Tobias Ellwood, chair of the House of Commons Defence Select Committee, introduces the witnesses on 12 January 2021. Click here to view the session.
On Tuesday 12 January 2021, the House of Commons Defence Select Committee heard from expert witness on Armed Forces and veterans’ mental health issues.
What particularly struck me was the following:
- In answer to the question ‘Do you think the MOD should be responsible for…looking after [our Armed Forces] when they get back [from harm’s way]?’, Mandy Bostwick, Specialist Trauma Psychotherapist, agreed that it should.
- She explained her rationale thus: when the NHS (National Health Service) is ‘buckling’, relevant medical services should be provided by the MOD for the Armed Forces (including veterans) who have ‘specialist injuries’ and ‘have been in unique conditions’. Mandy argued that for these reasons, they ‘need to be kept within the fold and looked after’, as they are ‘the responsibility of the people that have sent them there in the first place’ including politicians (the benefits of keeping former or serving injured military personnel within the fold are supported in research).
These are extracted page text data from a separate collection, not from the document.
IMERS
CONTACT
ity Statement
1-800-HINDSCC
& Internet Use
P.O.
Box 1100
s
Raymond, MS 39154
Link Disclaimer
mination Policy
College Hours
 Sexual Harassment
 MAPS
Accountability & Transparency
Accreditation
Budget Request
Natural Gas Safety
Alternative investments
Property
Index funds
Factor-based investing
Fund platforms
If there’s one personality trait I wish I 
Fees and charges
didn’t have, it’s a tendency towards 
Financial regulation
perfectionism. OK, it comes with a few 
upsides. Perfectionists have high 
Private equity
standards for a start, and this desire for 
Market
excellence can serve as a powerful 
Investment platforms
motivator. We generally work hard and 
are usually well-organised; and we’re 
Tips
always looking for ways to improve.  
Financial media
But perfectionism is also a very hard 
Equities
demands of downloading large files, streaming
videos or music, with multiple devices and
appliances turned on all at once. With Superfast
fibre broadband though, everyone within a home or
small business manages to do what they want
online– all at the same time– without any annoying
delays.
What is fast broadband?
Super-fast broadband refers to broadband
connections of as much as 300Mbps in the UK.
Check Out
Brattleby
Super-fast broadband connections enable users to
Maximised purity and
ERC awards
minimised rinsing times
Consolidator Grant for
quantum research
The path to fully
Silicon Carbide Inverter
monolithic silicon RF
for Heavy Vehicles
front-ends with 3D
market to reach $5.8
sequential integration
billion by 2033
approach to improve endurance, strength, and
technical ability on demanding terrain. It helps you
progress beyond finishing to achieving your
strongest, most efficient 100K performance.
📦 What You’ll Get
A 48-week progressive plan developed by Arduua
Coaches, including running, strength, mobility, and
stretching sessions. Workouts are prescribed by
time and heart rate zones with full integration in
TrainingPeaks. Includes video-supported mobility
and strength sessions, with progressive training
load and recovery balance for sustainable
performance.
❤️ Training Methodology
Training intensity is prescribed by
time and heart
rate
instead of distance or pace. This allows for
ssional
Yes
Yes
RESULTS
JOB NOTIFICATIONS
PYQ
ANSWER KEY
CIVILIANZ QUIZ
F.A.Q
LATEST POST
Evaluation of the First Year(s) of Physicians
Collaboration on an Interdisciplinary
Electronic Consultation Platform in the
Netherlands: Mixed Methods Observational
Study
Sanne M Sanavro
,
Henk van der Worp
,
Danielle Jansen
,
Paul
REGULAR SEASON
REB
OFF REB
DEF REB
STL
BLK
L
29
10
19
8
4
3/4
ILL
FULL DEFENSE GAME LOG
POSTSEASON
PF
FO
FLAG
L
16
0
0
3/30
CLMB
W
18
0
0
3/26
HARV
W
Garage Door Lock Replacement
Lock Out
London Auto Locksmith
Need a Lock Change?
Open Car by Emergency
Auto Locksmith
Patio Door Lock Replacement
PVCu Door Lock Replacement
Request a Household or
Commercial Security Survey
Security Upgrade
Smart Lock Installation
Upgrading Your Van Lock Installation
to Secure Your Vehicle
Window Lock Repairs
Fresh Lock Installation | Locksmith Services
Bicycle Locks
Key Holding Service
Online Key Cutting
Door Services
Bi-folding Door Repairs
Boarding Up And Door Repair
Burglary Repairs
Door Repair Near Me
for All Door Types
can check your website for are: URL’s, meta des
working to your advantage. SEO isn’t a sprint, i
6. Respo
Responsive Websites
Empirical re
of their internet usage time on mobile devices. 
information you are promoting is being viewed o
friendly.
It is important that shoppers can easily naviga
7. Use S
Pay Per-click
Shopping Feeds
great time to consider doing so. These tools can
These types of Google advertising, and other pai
- Furthermore, relying on charities and the NHS ‘is abdicating every level of responsibility’.
- Mandy therefore argued that the Defence and National Rehabilitation Centre (DNRC), in looking after those with physical injuries, could also support those with trauma and traumatic brain injuries. She linked the absence of such treatment to veteran suicides, involvement in the criminal justice system, homelessness and family breakup, which, in turn, puts pressure on the police and social services; not to mention the ‘human cost to the individual who we sent to war in the first place’.
- Finally, she added that the ‘fact that we largely leave charities to support people…is not acceptable’.
- On the issue of the DNRC looking after a wider range of trauma-related injuries, it was pointed out that a visit was conducted by politicians, resulting in an offer of money to create ‘a centre of excellence for the mental health of veterans, where they could go to be treated’. It was suggested that the impact of COVID meant that this has not yet taken place, but, as the Secretary of State (for Health) ‘gave his word…we [the politicians] should hold him to it’.
- In qualifying this need, Sue Freeth, Chief Executive of Combat Stress, indicated that having just one location for Armed Forces and veterans’ mental health treatment might be problematic, as, in some cases, care needs to be ongoing and involve the family. ‘The best place to support a veteran with complex psychological treatment needs is alongside their family’. she added.
- Mark Francois, a member of the Defence Select Committee, added that there are already several regional treatment centres for physical injuries operating under DNRC, known as ‘Murrison‘ centres, which is a model that could be adopted for distributed psychological treatment. This, it was suggested, could enable people to be treated, over the longer term, close ‘to their home, with their family’.
The thrust of the hearing on 12 January seemed to be that if Armed Forces personnel and veterans develop psychological injuries having been put in ‘harm’s way’ by the politicians that send them, then it is for the Armed Forces health providers (under DNRC) to offer and coordinate help, not to leave it to an overstretched NHS and underfunded and complex weave of state and charity provision.
It was argued this is particularly the case when charity incomes are dwindling (hence services threatened) and the NHS is leading the fight against the effects of COVID, and strengthened by research that indicates Armed Forces personnel and veterans seek to be treated within a system that understands them, their injuries, and the circumstances that cause them.